YOUR GOAL: If the records below hold pictures, omit them, and print exactly the lines from the first line through the line containing "(505, 338) = (455, 385): none -> brown kettle", inclusive.

[Before-and-after scene images]
● ● ●

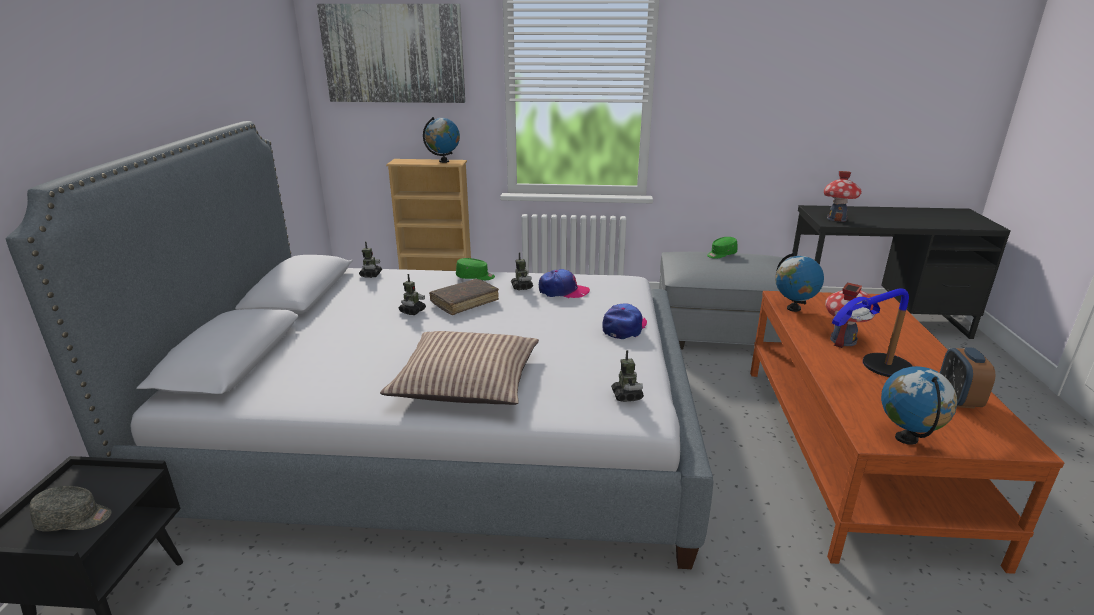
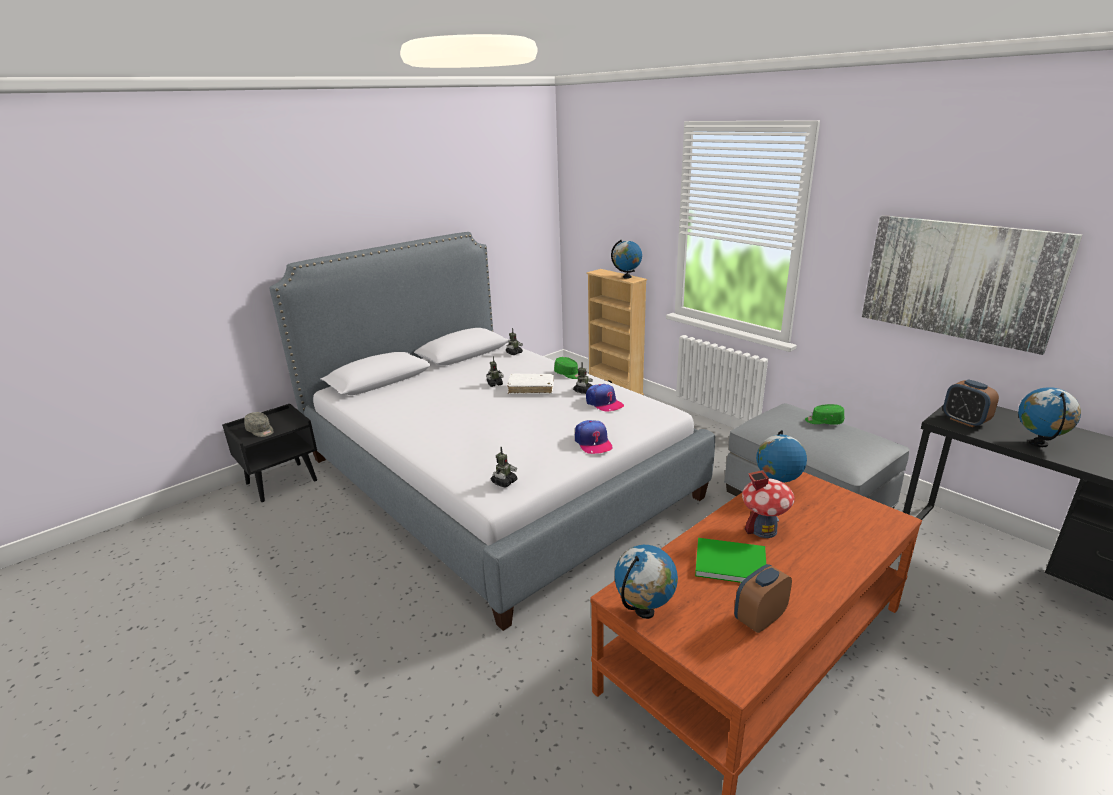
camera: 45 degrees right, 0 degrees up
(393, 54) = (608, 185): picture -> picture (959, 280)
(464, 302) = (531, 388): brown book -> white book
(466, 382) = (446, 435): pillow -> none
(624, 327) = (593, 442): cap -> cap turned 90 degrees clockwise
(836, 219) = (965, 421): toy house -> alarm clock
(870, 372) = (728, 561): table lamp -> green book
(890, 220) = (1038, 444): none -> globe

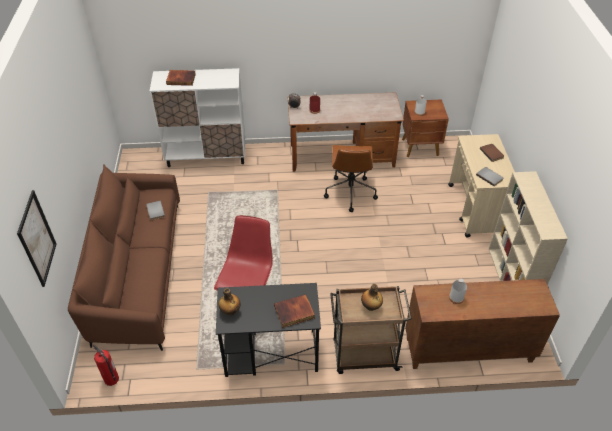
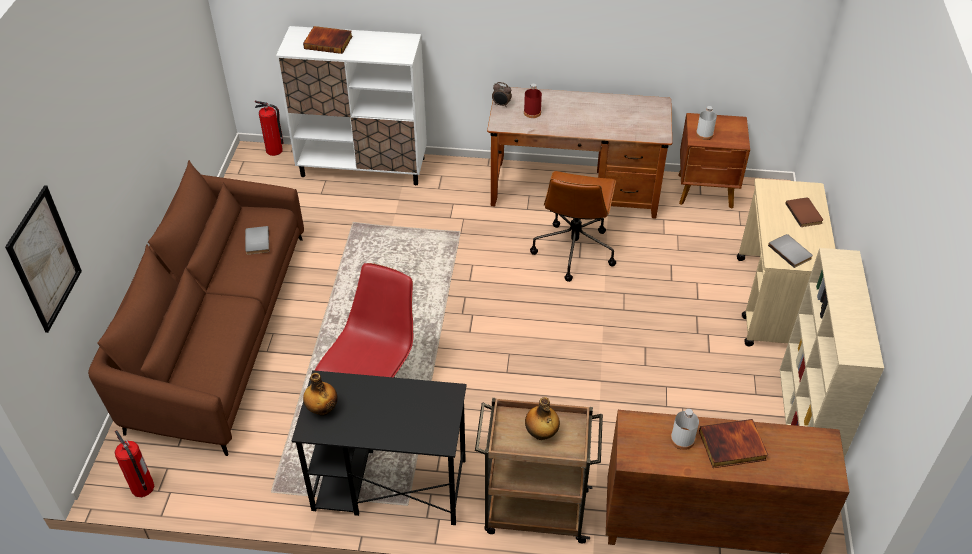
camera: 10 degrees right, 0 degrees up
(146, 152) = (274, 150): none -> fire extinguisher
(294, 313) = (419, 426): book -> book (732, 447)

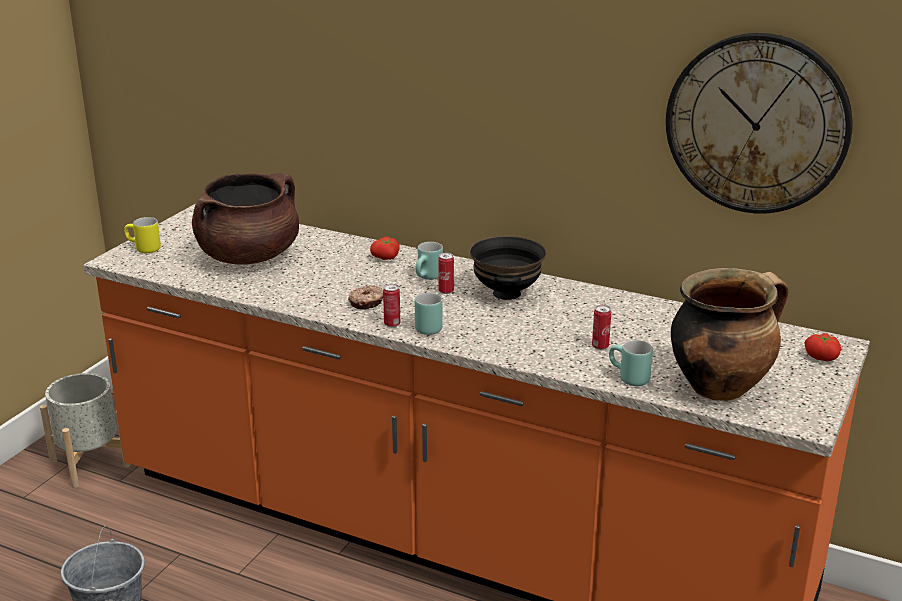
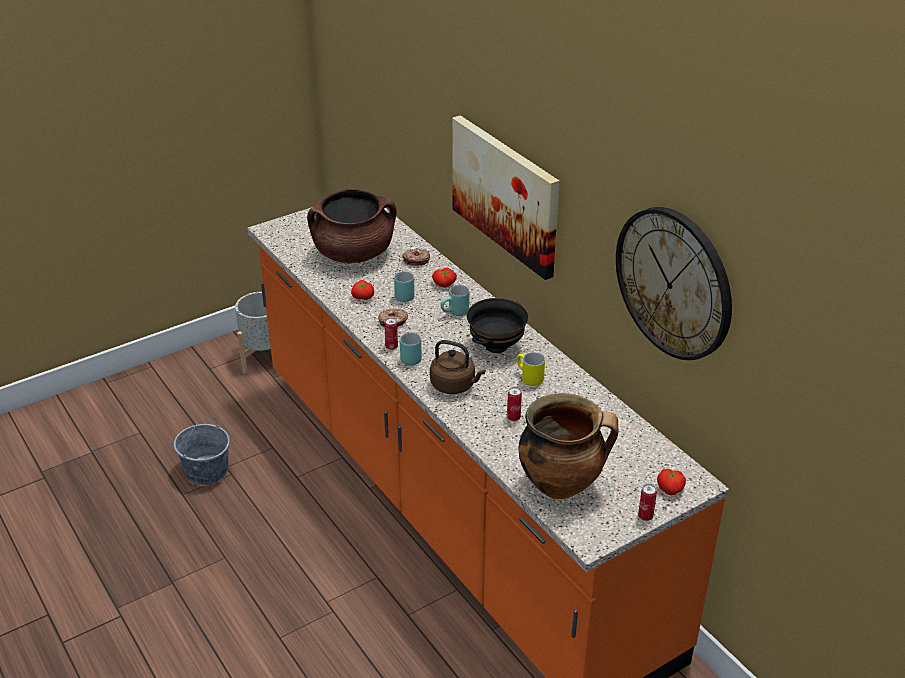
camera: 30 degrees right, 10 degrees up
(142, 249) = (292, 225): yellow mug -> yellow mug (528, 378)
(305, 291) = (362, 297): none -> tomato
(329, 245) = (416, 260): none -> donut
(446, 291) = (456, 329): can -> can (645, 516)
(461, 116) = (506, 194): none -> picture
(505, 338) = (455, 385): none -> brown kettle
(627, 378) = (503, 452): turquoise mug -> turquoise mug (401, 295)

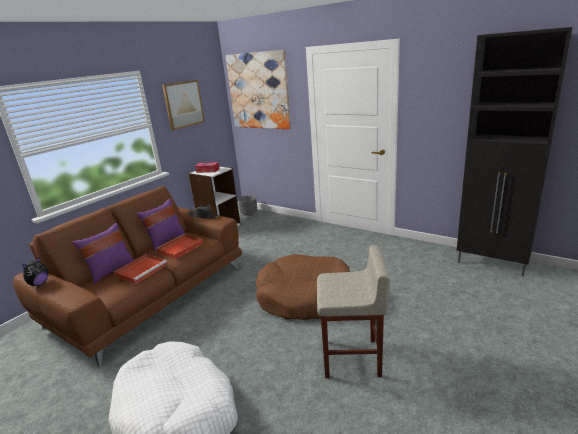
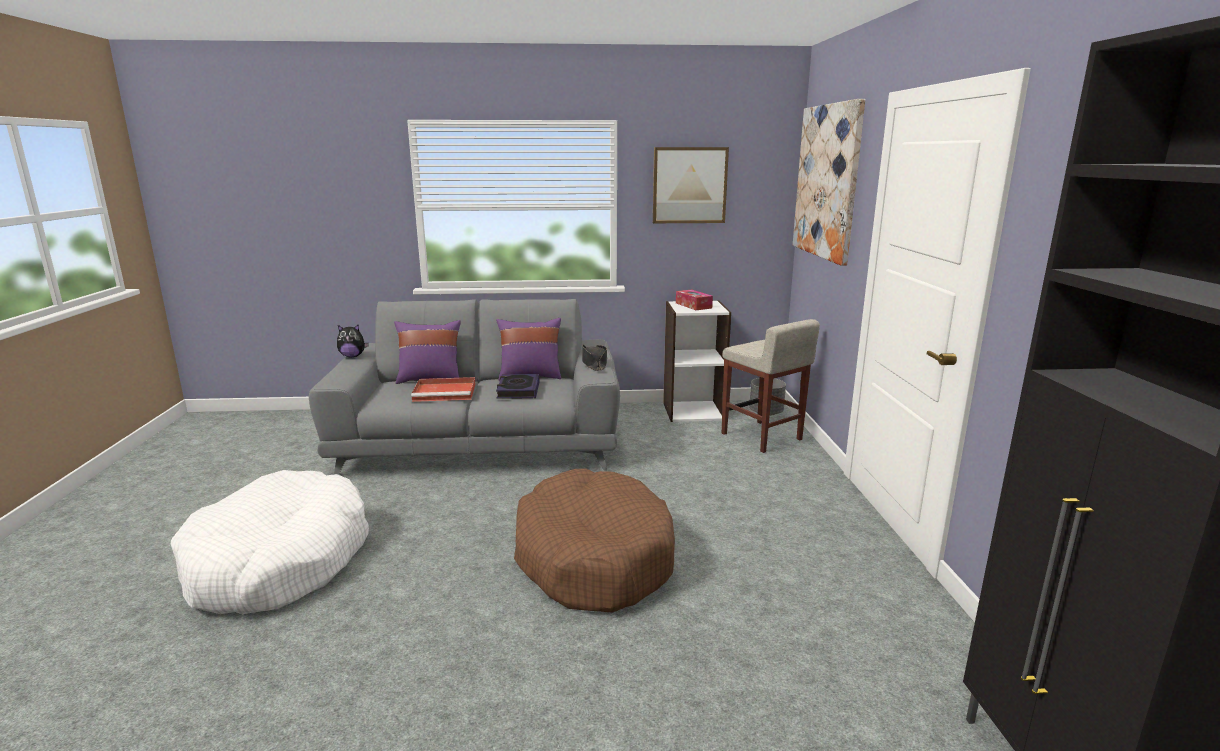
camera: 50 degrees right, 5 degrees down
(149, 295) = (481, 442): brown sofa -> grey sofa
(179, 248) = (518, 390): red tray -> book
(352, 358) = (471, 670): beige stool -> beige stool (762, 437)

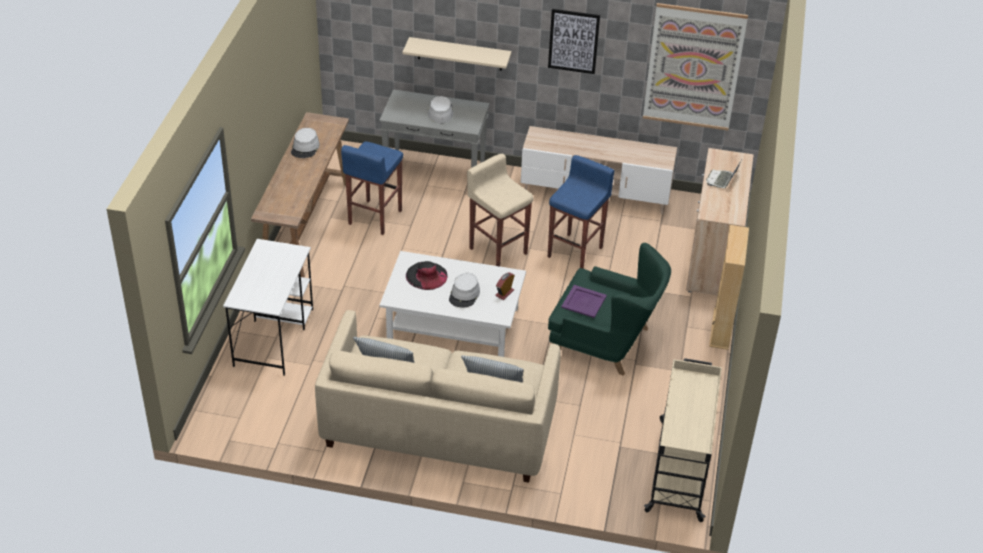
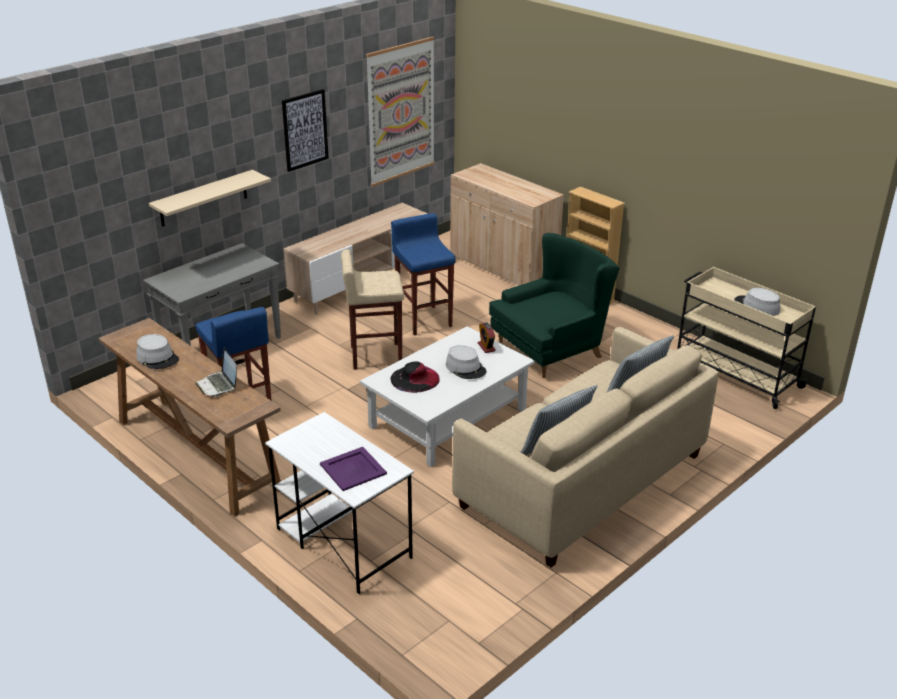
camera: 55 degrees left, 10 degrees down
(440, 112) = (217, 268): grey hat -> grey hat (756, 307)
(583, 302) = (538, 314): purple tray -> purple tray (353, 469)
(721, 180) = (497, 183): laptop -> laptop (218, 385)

● ● ●

ANSWER SPACE:
camera: 45 degrees right, 0 degrees up
(393, 54) = (608, 185): picture -> picture (959, 280)
(464, 302) = (531, 388): brown book -> white book
(466, 382) = (446, 435): pillow -> none
(624, 327) = (593, 442): cap -> cap turned 90 degrees clockwise
(836, 219) = (965, 421): toy house -> alarm clock
(870, 372) = (728, 561): table lamp -> green book
(890, 220) = (1038, 444): none -> globe

camera: 10 degrees right, 0 degrees up
(146, 152) = (274, 150): none -> fire extinguisher
(294, 313) = (419, 426): book -> book (732, 447)

camera: 30 degrees right, 10 degrees up
(142, 249) = (292, 225): yellow mug -> yellow mug (528, 378)
(305, 291) = (362, 297): none -> tomato
(329, 245) = (416, 260): none -> donut
(446, 291) = (456, 329): can -> can (645, 516)
(461, 116) = (506, 194): none -> picture
(505, 338) = (455, 385): none -> brown kettle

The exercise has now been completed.